Platinum loadings and platinum substitution for palladium could be higher than estimated
One of the unexplained phenomena of recent times has been China’s net platinum imports consistently exceeding the country’s identifiable demand, a trend which has only accelerated in recent quarters, and which remains unexplained. Global import/export data should probably always be treated cautiously with regard to absolute accuracy, but the magnitude of the discrepancies in China cannot be accounted for in terms of inaccuracies alone.
One possible reason could be that participants in China’s hydrogen and fuel cell industries are building a strategic inventory of platinum (at attractive prices), but another could be that per vehicle platinum loadings are higher than estimated, which could certainly be true in the context of China VI loadings which appear significantly lighter than those of vehicles in regions meeting comparable emissions standards.
For example, in the heavy-duty vehicle segment we estimate that platinum loadings in China could be less than 3g per vehicle in 2021, in comparison to an estimate of over 20g per vehicle in Europe (albeit that China VI was implemented only in July 2021). While we can see from the data in 2021 that platinum imports are running ahead of demand projections, we can also see that palladium imports are running below demand expectations.
It could be that China had previously built domestic stocks of palladium which are now being drawn upon for automotive use, or it could be that there is greater substitution ongoing within the automotive sector in China specifically. Based on one-for-one substitution with platinum, the 2021 palladium deficit of 1,069 koz, as estimated by Metals Focus in May this year, would be reduced by at least the forecast 200 koz of global platinum substitution.

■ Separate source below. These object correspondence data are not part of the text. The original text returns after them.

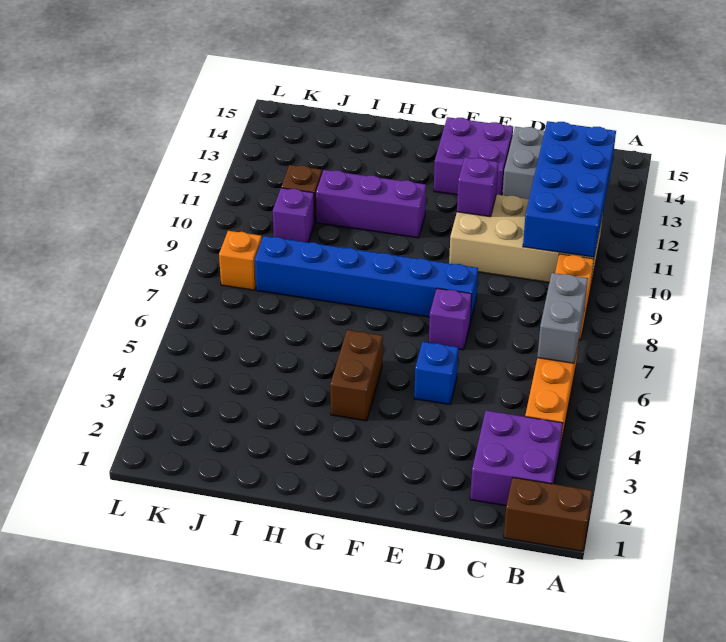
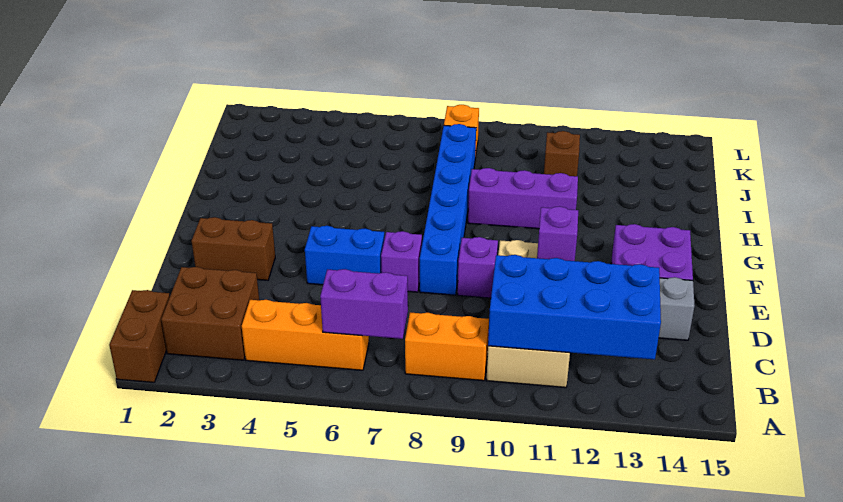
purple brick B2:C3 level 1 -> brown brick B2:C3 level 1
grey brick B6:B7 level 2 -> purple brick B6:B7 level 2
blue brick E5 level 1 -> blue brick E5:E6 level 1
brown brick G4:G5 level 1 -> brown brick E2:E3 level 1
purple brick G11:I11 level 1 -> purple brick H9:H11 level 1
purple brick J10 level 1 -> purple brick E9 level 1

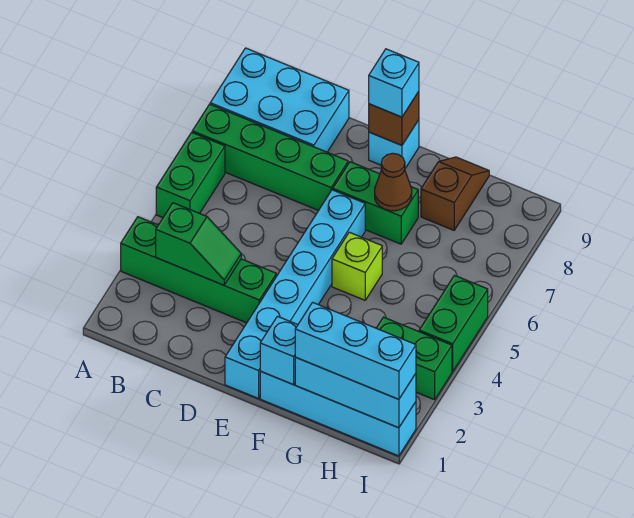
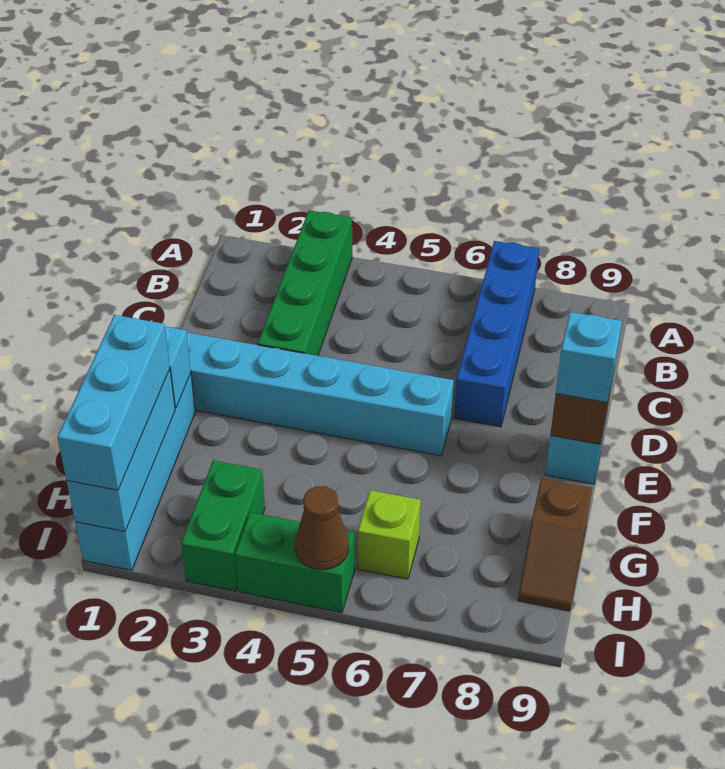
green brick A5:A6 level 1 -> none
green brick A7:D7 level 1 -> blue brick A7:D7 level 1
cyan brick A8:C9 level 1 -> none
green slope B3:C3 level 2 top B -> none
green brick E7:F7 level 1 -> none
lime brick F5 level 1 -> lime brick H6 level 1
brown cone F7 level 2 -> brown cone I5 level 2
brown slope G8:G9 level 1 top 8 -> brown slope G9:H9 level 1 top G

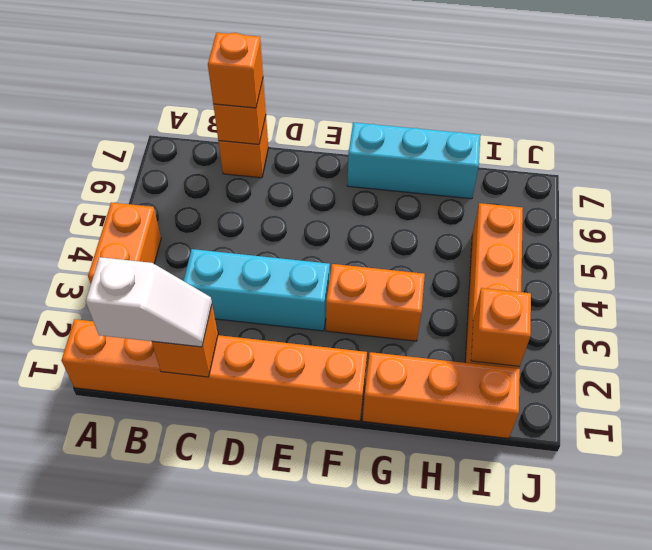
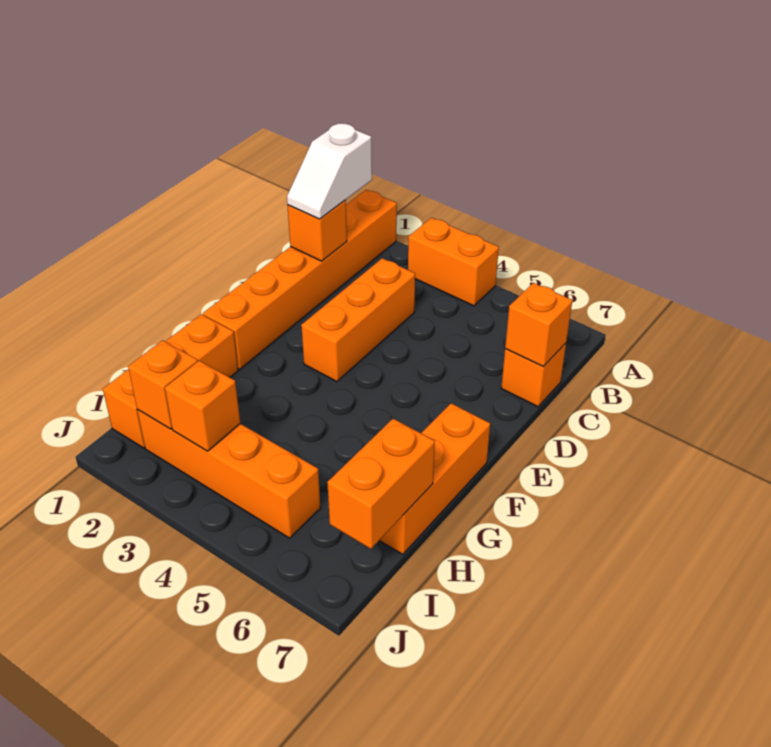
cyan brick C3:E3 level 1 -> orange brick C3:E3 level 1
orange brick C7 level 3 -> orange brick I3 level 2
orange brick F3:G3 level 1 -> orange brick H7:I7 level 2
cyan brick F7:H7 level 1 -> orange brick F7:H7 level 1

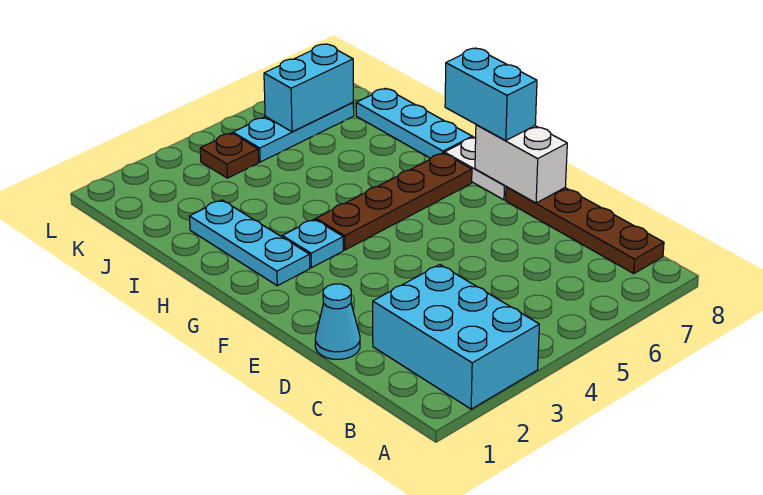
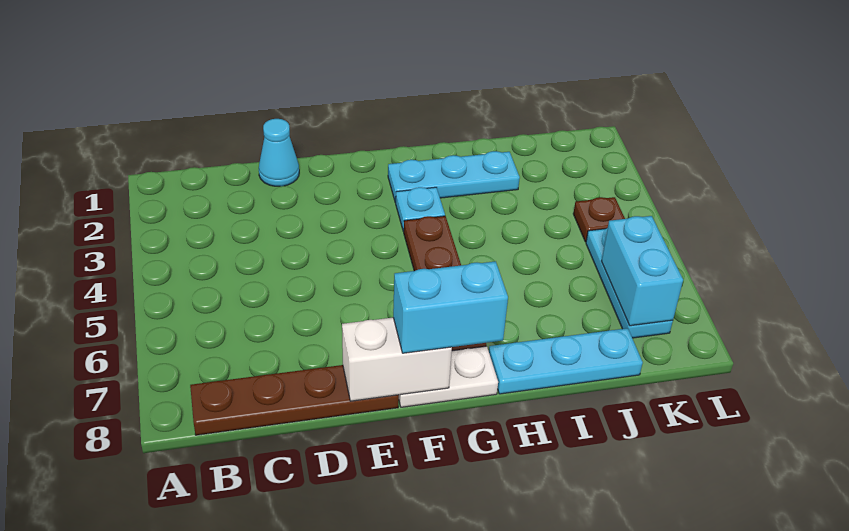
cyan brick A2:C3 level 1 -> none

More broadly, beyond China, it is also possible that the scale of platinum substitution for palladium is being underestimated. Forecast automotive platinum demand in 2021 includes 200 koz for palladium substitution, with a more than doubling of that in 2022. Despite the surpluses forecast in both years, exchange outflows, high lease rates and relative platinum price strength suggest the market is currently tighter than the forecast surpluses would suggest.
As such, it is quite possible that higher than expected substitution rates in combination with high China imports could be keeping market availability of platinum low.